Mutate Partitioner

John Mount, Win-Vector LLC

2021-09-01

seplyr::partition_mutate_qt() is a service supplied by the package seplyr (version 0.5.0 or higher).

seplyr::partition_mutate_qt() can partition a sequence of assignments so that no statement is using any value created in the same partition element or group. The partitions are in a format accepted by seplyr::mutate_se() for execution.

For such a partition the evaluation result does not depend on the order of execution of the statements in each group (as they are all independent of each other’s left-hand-sides). A no-dependency small number of groups partition is very helpful when executing expressions on SQL based data interfaces (such as Apache Spark).

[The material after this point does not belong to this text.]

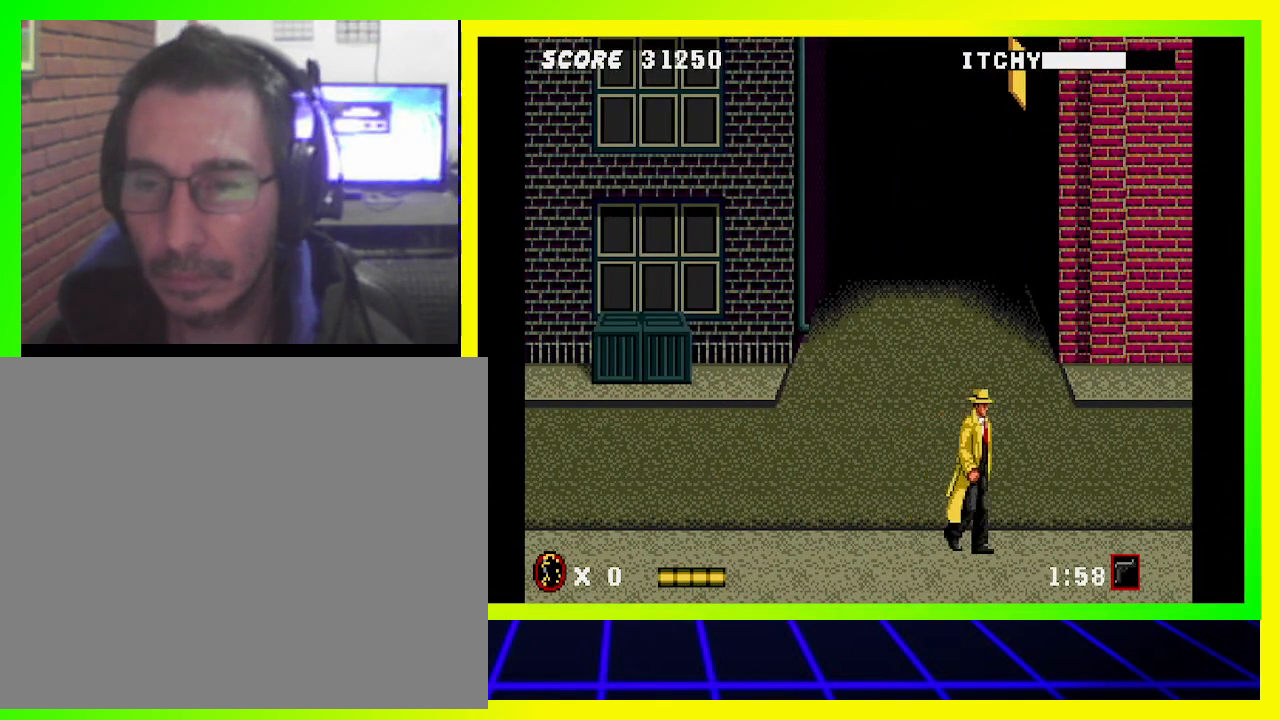
{"buttons": ["DPAD_RIGHT"], "left_stick": "center", "right_stick": "center", "events": []}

The method used to partition expressions is to scan the remaining expressions in order taking any that: have all their values available from earlier groups, do not use a value formed in the current group, and do not overwrite a value formed in the current group.

This partitioning method can lead to far fewer groups than the straightforward method of breaking up the sequence of expressions at each new-value use.

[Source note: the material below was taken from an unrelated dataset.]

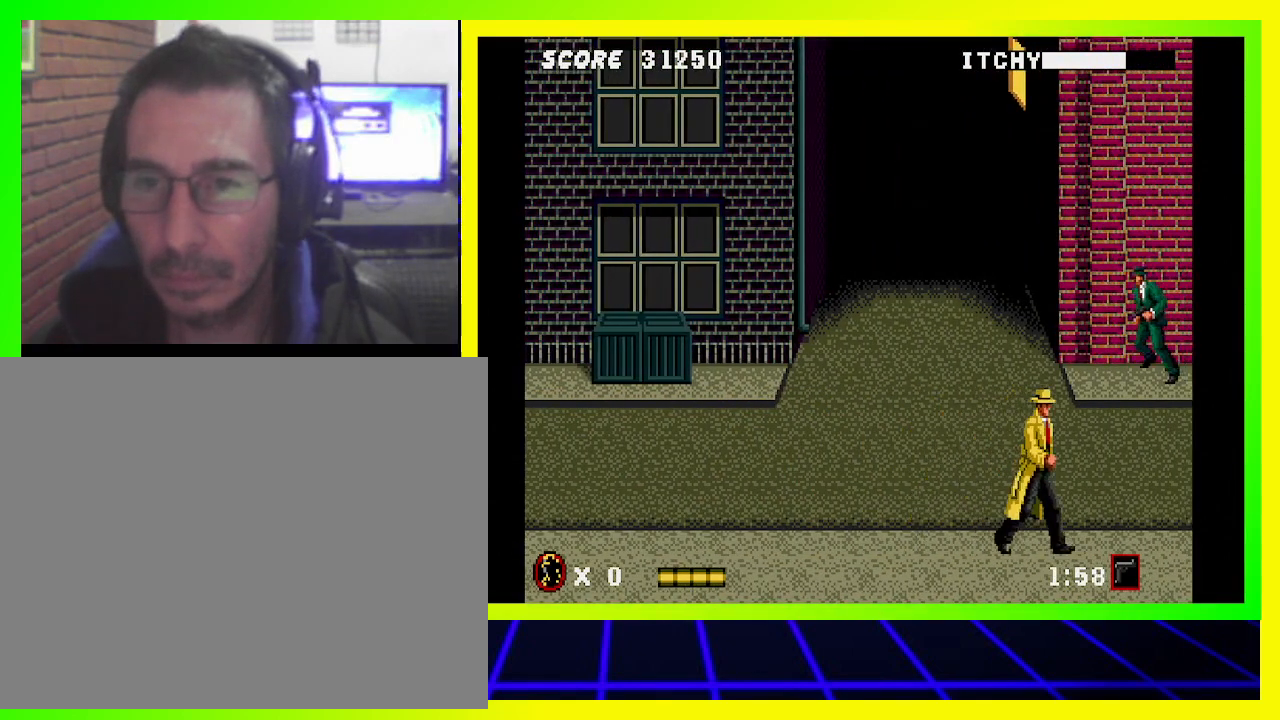
{"buttons": ["CIRCLE", "DPAD_LEFT"], "left_stick": "center", "right_stick": "center", "events": [[167, "DPAD_RIGHT", "up"], [333, "CIRCLE", "down"], [333, "DPAD_LEFT", "down"]]}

Here is a non-trivial example (notice we use := for assignment, that is a requirement of seplyr::mutate_se()):

library("seplyr")
#> Loading required package: wrapr

plan <- partition_mutate_qt(
  rand_a := rand(),
   choice_a := rand_a>=0.5, # first use of a new value 1
    a_1 := ifelse(choice_a, # first use of a new value 2
                  'treatment', 
                  'control'),
    a_2 := ifelse(choice_a, 
                  'control', 
                  'treatment'),
  rand_b := rand(),
   choice_b := rand_b>=0.5, # first use of a new value 3
    b_1 := ifelse(choice_b, # first use of a new value 4
                  'treatment', 
                  'control'),
    b_2 := ifelse(choice_b, 
                  'control', 
                  'treatment'),
  rand_c := rand(),
   choice_c := rand_c>=0.5, # first use of a new value 5
    c_1 := ifelse(choice_c, # first use of a new value 6
                  'treatment', 
                  'control'),
    c_2 := ifelse(choice_c, 
                  'control', 
                  'treatment'),
  rand_d := rand(),
   choice_d := rand_d>=0.5, # first use of a new value 7
    d_1 := ifelse(choice_d, # first use of a new value 8
                  'treatment', 
                  'control'),
    d_2 := ifelse(choice_d, 
                  'control', 
                  'treatment'),
  rand_e := rand(),
   choice_e := rand_e>=0.5, # first use of a new value 9
    e_1 := ifelse(choice_e, # first use of a new value 10
                  'treatment', 
                  'control'),
    e_2 := ifelse(choice_e, 
                  'control', 
                  'treatment')
  )

print(plan)
#> $group00001
#>   rand_a   rand_b   rand_c   rand_d   rand_e 
#> "rand()" "rand()" "rand()" "rand()" "rand()" 
#> 
#> $group00002
#>        choice_a        choice_b        choice_c        choice_d        choice_e 
#> "rand_a >= 0.5" "rand_b >= 0.5" "rand_c >= 0.5" "rand_d >= 0.5" "rand_e >= 0.5" 
#> 
#> $group00003
#>                                            a_1 
#> "ifelse(choice_a, \"treatment\", \"control\")" 
#>                                            a_2 
#> "ifelse(choice_a, \"control\", \"treatment\")" 
#>                                            b_1 
#> "ifelse(choice_b, \"treatment\", \"control\")" 
#>                                            b_2 
#> "ifelse(choice_b, \"control\", \"treatment\")" 
#>                                            c_1 
#> "ifelse(choice_c, \"treatment\", \"control\")" 
#>                                            c_2 
#> "ifelse(choice_c, \"control\", \"treatment\")" 
#>                                            d_1 
#> "ifelse(choice_d, \"treatment\", \"control\")" 
#>                                            d_2 
#> "ifelse(choice_d, \"control\", \"treatment\")" 
#>                                            e_1 
#> "ifelse(choice_e, \"treatment\", \"control\")" 
#>                                            e_2 
#> "ifelse(choice_e, \"control\", \"treatment\")"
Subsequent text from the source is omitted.